(Information shown begins)
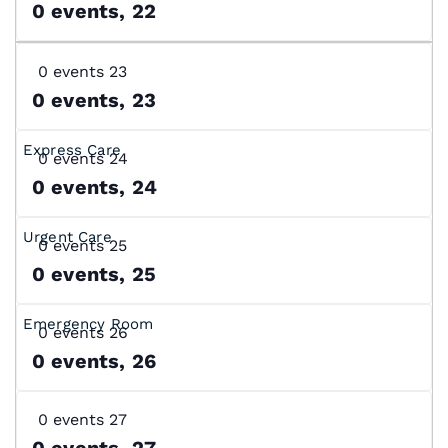
0 events,
22
0 events
23
0 events,
23
0 events
24
0 events,
24
0 events
25
0 events,
25
0 events
26
0 events,
26
0 events
27
0 events,
27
(Information shown ends)
#### Problem requirements
All the lines above are to be reproduced exactly, except the pictures.

#### Output for this task
0 events,
22
0 events
23
0 events,
23
0 events
24
0 events,
24
0 events
25
0 events,
25
0 events
26
0 events,
26
0 events
27
0 events,
27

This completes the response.